Op deze vraag biedt de uitvoerige lijst antwoord. Achter bijna elke naam staat een beroep vermeld. Uiteraard bevindt zich onder de gegadigden menige onderwijzer, hulp- of hoofdonderwijzer, docent en instituteur; ook de hoogleraren zijn vertegenwoordigd, evenals predikanten en pastoors; evenmin ontbreken de rechters, advocaten, procureurs, klerken, notarissen, burgemeesters, wethouders en ambtenaren; er zijn letterkundigen bij en bibliothecarissen, boekdrukkers en boekbinders; we zien de naam van menige med. doctor en apotheker, van ingenieurs, bankiers, ontvangers, makelaars en assuradeuren; ook de fabrikant ontbreekt niet, evenmin als de handelaar, de koopman, de schilder, de artieste, de landbouwer en de bloemist. De grootste groep vormen de studenten, vooral in steden als Leiden en Amsterdam. Maar ook van de tien intekenaars uit Leuven zijn er zes ‘Med. Stud.’ De negentien intekenaars uit Lier zijn allen ‘Leerling ter Normaalschool’, op één na: die is ‘Professor ter Normaalschool’.
Het is interessant na te gaan vanuit welke plaatsen de intekeningen kwamen. Gerangschikt naar het aantal volgen ze hier.
Amsterdam |
621 |
Delft |
68 |
Rotterdam |
435 |
Hoorn |
56 |
's-Gravenhage |
421 |
Zwolle |
55 |
Leiden |
400 |
Nijmegen |
55 |
Utrecht |
338 |
Batavia |
52 |
Groningen |
261 |
Deventer |
48 |
Haarlem |
173 |
Dokkum |
45 |
Arnhem |
172 |
Gouda |
44 |
's-Hertogenb. |
120 |
Kampen |
43 |
Zutphen |
109 |
Assen |
41 |
Leeuwarden |
103 |
Gent |
34 |
Antwerpen |
103 |
Cuyk a/d Maas |
30 |
Brussel |
101 |
Gorinchem |
30 |
Dordrecht |
100 |
K. Goede Hoop |
30 |
Breda |
99 |
Soerabaija |
26 |
Middelburg |
91 |
Semarang |
25 |
Schiedam |
88 |
Maastricht |
25 |
Van de overige plaatsen komt er geen boven de 25 ex., zelfs niet onze huidige vijfde stad van het land, Eindhoven, waaruit een boekhandel 2 ex. bestelde, en evenmin uit onze huidige zevende stad, Tilburg, waaruit een boekhandel goed was voor 5 ex. De grootste order kwam uit Rotterdam: 100 ex. voor boekhandelaar P.C. Hoog. De Leidse boekhandelaar Jac. Hazenberg Cz. was goed voor 72 ex., en Velde in Haarlem voor 64. Behalve een Brussels ministerie lieten de boekhandelaars de Erven Thierry en Mensing in 's-Gravenhage en J.W. van Leeuwen in Leiden 60 ex. noteren.

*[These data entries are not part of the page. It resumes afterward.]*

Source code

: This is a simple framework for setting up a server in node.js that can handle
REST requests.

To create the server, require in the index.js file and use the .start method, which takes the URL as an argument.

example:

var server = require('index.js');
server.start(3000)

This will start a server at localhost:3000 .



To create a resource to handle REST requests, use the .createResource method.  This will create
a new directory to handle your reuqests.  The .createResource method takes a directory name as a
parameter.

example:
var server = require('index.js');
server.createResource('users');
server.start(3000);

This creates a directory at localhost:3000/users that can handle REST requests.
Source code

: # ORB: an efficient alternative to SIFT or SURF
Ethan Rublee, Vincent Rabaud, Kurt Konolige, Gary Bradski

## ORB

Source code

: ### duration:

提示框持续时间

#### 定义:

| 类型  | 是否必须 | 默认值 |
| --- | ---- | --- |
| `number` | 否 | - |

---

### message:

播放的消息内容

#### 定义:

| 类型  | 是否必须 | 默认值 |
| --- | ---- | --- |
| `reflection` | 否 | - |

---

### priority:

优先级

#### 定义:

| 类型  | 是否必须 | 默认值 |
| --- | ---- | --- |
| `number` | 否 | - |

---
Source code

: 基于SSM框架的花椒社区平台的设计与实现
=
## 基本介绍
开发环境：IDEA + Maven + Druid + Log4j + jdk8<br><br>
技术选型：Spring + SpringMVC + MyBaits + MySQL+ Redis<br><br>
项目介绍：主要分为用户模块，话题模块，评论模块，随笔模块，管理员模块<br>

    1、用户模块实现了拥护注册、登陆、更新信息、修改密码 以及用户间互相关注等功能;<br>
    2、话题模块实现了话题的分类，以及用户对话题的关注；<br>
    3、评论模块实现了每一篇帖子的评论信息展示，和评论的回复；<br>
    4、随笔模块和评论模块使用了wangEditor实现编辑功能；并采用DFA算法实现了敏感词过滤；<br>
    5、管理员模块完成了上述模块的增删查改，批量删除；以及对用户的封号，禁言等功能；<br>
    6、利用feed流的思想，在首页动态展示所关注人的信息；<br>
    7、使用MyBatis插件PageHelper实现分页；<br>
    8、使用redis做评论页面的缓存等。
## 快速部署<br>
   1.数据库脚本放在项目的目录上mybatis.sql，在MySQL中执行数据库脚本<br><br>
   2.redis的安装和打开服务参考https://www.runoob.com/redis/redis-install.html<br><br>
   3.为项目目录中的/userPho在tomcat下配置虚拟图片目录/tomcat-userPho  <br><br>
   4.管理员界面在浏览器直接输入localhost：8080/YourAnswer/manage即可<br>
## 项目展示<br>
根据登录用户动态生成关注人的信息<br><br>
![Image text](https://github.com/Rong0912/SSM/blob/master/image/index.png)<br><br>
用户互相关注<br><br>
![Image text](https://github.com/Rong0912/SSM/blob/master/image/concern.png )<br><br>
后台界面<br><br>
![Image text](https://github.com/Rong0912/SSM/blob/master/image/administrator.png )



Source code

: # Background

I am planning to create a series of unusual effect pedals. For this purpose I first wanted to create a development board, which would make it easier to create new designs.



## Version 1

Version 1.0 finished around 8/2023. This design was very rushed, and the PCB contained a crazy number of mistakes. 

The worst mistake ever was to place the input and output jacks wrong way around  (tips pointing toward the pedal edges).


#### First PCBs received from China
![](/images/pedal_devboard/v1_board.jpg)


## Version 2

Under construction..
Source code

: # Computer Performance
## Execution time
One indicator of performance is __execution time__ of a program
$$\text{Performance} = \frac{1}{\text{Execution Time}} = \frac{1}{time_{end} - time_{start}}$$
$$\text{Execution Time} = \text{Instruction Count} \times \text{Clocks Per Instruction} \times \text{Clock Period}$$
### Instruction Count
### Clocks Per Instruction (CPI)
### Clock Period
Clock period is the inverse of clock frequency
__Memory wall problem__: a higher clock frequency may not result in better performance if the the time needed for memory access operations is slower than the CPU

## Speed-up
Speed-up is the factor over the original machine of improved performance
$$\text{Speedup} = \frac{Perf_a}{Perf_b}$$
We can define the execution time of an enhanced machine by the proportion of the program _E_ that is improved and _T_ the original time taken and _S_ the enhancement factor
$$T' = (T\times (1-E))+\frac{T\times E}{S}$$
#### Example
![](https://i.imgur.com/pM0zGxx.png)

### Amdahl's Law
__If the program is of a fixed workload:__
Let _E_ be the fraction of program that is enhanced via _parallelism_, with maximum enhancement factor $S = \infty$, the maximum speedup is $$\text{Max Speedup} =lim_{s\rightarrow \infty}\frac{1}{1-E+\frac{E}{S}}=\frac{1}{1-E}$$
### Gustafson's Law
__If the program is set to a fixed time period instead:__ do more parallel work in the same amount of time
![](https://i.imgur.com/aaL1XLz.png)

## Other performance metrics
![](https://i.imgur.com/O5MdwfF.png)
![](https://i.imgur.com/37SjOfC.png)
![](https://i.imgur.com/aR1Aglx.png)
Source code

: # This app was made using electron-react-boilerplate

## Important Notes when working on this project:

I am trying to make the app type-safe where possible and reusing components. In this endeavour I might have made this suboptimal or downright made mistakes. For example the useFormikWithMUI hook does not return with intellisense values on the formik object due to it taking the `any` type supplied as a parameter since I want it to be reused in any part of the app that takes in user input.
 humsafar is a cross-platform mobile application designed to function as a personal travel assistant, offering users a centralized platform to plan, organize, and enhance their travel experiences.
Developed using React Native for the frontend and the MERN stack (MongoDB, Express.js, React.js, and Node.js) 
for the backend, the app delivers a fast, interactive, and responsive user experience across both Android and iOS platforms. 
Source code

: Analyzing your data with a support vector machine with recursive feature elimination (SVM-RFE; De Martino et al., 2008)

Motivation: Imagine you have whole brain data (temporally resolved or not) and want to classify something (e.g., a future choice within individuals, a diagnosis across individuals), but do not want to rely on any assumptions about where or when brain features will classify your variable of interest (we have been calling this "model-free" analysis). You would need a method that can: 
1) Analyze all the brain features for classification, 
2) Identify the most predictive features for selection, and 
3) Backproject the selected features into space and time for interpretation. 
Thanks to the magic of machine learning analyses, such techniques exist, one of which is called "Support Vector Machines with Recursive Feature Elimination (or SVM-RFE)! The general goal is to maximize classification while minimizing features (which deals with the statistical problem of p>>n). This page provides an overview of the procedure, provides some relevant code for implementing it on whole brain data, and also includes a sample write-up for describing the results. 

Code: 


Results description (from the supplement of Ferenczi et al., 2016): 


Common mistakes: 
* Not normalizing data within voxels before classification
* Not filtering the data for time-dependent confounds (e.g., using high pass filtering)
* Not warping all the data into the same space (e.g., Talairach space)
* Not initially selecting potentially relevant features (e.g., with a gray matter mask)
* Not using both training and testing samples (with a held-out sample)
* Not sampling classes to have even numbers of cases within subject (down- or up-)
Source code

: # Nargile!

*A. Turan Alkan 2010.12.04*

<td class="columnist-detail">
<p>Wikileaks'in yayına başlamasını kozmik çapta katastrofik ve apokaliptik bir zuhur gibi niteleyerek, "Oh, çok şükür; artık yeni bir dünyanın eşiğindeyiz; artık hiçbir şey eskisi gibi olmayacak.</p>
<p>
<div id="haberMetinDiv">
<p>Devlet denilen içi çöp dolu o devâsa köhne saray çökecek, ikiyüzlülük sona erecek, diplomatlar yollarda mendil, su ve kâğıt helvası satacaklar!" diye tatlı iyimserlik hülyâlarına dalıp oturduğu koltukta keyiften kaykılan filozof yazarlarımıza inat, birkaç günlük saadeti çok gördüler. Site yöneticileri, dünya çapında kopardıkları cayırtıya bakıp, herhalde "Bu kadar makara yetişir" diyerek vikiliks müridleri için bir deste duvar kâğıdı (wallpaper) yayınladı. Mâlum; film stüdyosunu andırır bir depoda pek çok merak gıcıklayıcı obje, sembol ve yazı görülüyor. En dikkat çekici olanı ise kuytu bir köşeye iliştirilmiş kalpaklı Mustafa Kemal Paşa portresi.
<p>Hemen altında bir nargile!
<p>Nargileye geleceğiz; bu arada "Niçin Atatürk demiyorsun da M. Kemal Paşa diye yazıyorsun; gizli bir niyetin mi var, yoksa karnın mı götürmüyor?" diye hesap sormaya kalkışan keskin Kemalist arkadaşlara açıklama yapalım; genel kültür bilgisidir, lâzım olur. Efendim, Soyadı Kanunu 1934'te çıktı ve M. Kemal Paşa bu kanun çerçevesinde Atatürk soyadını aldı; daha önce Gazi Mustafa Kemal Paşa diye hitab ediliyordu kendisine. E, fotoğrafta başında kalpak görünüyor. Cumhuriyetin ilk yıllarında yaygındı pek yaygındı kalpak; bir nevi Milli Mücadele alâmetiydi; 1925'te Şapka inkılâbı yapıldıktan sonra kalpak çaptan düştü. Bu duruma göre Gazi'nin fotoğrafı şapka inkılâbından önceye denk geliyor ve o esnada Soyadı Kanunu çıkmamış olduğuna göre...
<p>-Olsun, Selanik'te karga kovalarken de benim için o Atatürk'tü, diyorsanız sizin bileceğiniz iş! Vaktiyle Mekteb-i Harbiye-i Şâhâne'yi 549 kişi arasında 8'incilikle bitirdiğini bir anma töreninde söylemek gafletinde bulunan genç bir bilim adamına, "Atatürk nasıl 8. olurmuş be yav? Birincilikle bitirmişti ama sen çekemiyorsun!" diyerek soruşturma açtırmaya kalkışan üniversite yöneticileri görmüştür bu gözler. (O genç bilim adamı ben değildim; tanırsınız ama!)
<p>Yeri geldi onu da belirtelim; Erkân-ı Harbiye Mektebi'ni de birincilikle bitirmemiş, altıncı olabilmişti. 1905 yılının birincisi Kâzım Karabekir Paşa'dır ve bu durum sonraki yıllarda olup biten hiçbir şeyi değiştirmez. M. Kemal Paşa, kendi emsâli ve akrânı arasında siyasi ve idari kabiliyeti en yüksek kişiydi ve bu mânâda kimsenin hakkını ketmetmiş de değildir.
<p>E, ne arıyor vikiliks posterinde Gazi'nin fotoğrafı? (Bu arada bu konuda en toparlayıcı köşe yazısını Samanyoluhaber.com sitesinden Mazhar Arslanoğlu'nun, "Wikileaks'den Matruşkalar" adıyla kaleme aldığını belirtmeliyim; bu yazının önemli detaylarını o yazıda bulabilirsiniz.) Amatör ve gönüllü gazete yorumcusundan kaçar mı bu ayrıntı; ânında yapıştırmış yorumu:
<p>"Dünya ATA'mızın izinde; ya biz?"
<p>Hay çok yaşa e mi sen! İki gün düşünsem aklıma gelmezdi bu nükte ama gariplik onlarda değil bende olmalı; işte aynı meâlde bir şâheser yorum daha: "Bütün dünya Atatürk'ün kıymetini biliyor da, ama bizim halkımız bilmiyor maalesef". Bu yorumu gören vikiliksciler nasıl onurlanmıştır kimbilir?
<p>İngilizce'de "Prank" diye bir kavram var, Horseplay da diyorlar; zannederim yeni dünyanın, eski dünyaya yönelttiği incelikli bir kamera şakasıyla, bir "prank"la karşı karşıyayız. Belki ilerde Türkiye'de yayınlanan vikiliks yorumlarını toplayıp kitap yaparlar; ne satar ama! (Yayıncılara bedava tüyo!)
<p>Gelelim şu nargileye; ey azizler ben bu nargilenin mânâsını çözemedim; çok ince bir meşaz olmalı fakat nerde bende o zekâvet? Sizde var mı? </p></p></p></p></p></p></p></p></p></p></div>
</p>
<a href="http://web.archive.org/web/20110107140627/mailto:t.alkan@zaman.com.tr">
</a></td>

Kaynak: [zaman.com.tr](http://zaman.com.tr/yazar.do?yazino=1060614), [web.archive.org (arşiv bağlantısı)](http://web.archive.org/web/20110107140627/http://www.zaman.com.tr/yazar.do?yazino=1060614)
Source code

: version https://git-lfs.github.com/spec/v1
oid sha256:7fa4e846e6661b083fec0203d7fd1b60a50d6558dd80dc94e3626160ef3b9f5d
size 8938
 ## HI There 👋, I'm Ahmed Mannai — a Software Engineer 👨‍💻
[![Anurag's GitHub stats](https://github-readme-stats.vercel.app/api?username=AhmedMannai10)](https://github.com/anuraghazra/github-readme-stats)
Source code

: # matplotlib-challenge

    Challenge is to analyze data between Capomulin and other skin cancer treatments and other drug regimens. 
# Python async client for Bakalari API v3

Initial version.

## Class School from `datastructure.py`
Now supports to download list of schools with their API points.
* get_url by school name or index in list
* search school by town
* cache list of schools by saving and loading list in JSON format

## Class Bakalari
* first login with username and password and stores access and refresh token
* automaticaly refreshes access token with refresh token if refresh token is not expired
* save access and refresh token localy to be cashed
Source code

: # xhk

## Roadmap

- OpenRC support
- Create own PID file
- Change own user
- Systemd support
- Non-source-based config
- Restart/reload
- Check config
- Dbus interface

Bij een argeloze buitenstaander kan nu de vraag rijzen of de uitgever de oplage van misschien wel 6000 exemplaren gereduceerd heeft. Zou hij dat niet gedaan hebben, dan was een enorme voorraad onverkochte woordenboeken het gevolg geweest. Een zo volledig mogelijk exemplaar meet immers ruim 2,20 meter. 4700 onverkochte woordenboeken zouden meer dan 10 kilometer in beslag nemen, van welke lengte dan afgetrokken dient te worden wat de aanvankelijke intekenaars vóór hun opzegging afgenomen hebben.
Aangaande het financiële aspect merk ik op dat honderd gulden in het jaar van voltooiing van het eerste deel, 1882, tegen 5% uitgezet, nu in 1989 zou zijn opgelopen tot ongeveer twintigduizend gulden.